IP Tagging

The HTTP IP Tagging filter sets the x-envoy-ip-tags header or the provided :ref: ip_tag_header <envoy_v3_api_field_extensions.filters.http.ip_tagging.v3.IPTagging.ip_tag_header> with the string tags for the trusted address from x-forwarded-for.

If the :ref: ip_tag_header.action <envoy_v3_api_field_extensions.filters.http.ip_tagging.v3.IPTagging.ip_tag_header.action> is set to SANITIZE (the default), the header mentioned in :ref: ip_tag_header.header <envoy_v3_api_field_extensions.filters.http.ip_tagging.v3.IPTagging.ip_tag_header.header> will be replaced with the new tags, and clearing it if there are no tags. If it is instead set to APPEND_IF_EXISTS_OR_ADD, the header will only be appended to, retaining any existing values.

Due to backward compatibility, if the :ref: ip_tag_header <envoy_v3_api_field_extensions.filters.http.ip_tagging.v3.IPTagging.ip_tag_header> is empty, the tags will be appended to the x-envoy-ip-tags header. This header is cleared at the start of the filter chain, so this is in effect the same as sanitize. When applying this filter multiple times within the same filter chain, this retains the old behaviour which combines the tags from each invocation.
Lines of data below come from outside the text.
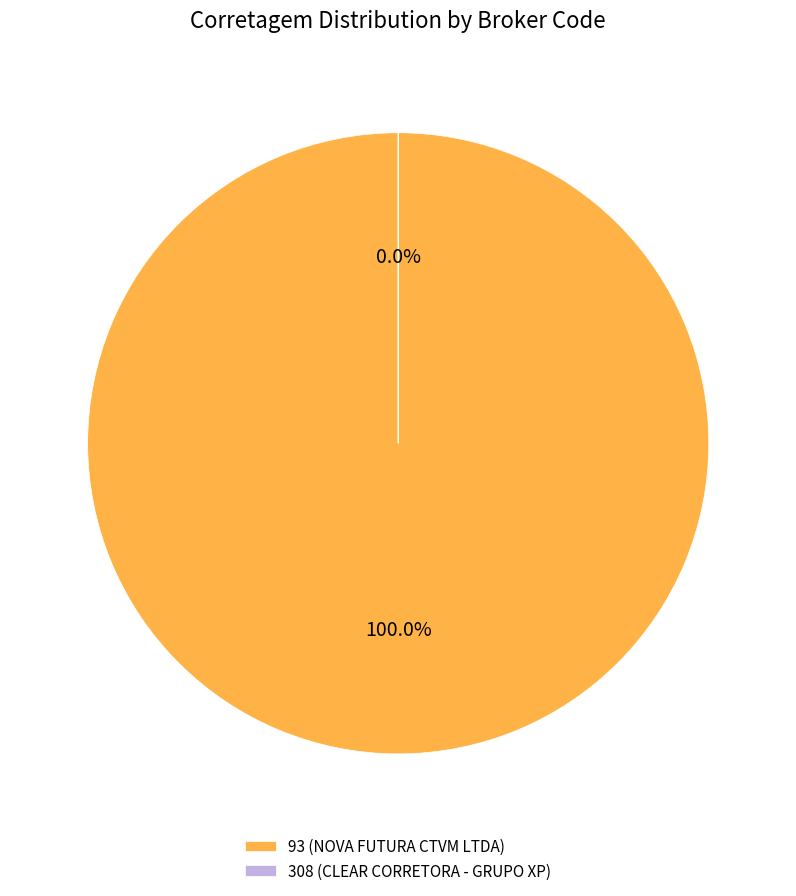

Which category has the smallest portion of the pie?

308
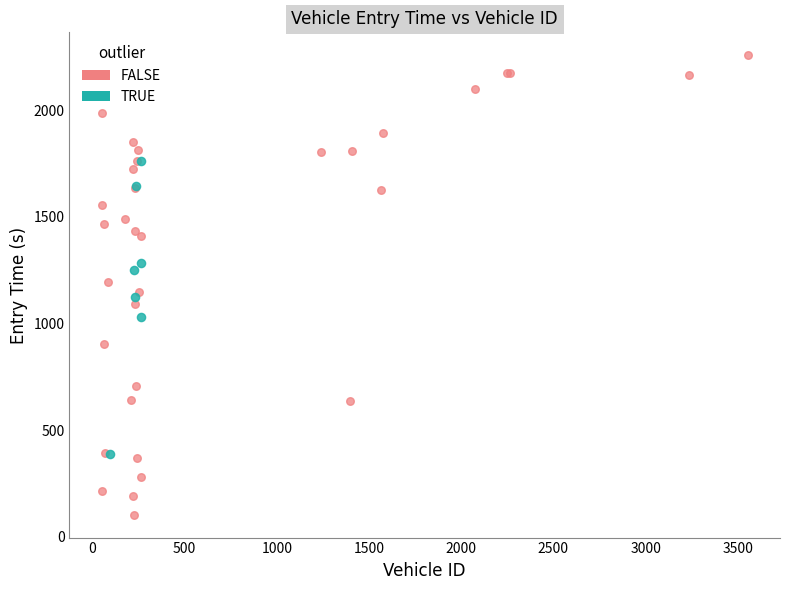

Which series reaches the minimum Y coordinate?

FALSE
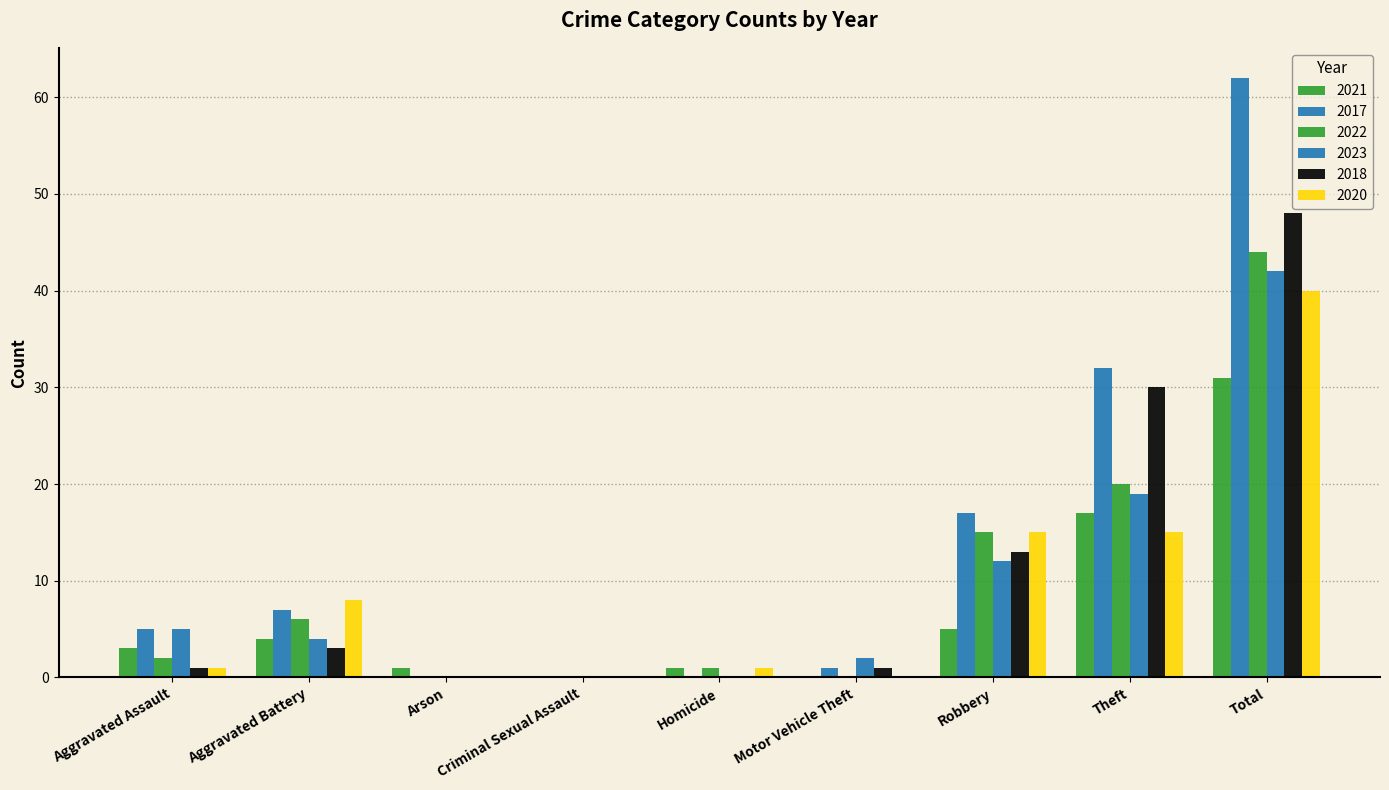

What is the spread (max minus min) of values at Motor Vehicle Theft?

2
The implementation for IP Tagging provides a scalable way to compare an IP address to a large list of CIDR ranges efficiently. The underlying algorithm for storing tags and IP address subnets is a Level-Compressed trie described in the paper IP-address lookup using LC-tries by S. Nilsson and G. Karlsson.

Configuration

  • This filter should be configured with the type URL type.googleapis.com/envoy.extensions.filters.http.ip_tagging.v3.IPTagging.

  • v3 API reference

Statistics

The IP Tagging filter outputs statistics in the http.<stat_prefix>.ip_tagging. namespace. The stat prefix comes from the owning HTTP connection manager.

Name

Type

Description

<tag_name>.hit

Counter

Total number of requests that have the <tag_name> applied to it

no_hit

Counter

Total number of requests with no applicable IP tags

total

Counter

Total number of requests the IP Tagging Filter operated on

Runtime

The IP Tagging filter supports the following runtime settings:

ip_tagging.http_filter_enabled

The % of requests for which the filter is enabled. Default is 100.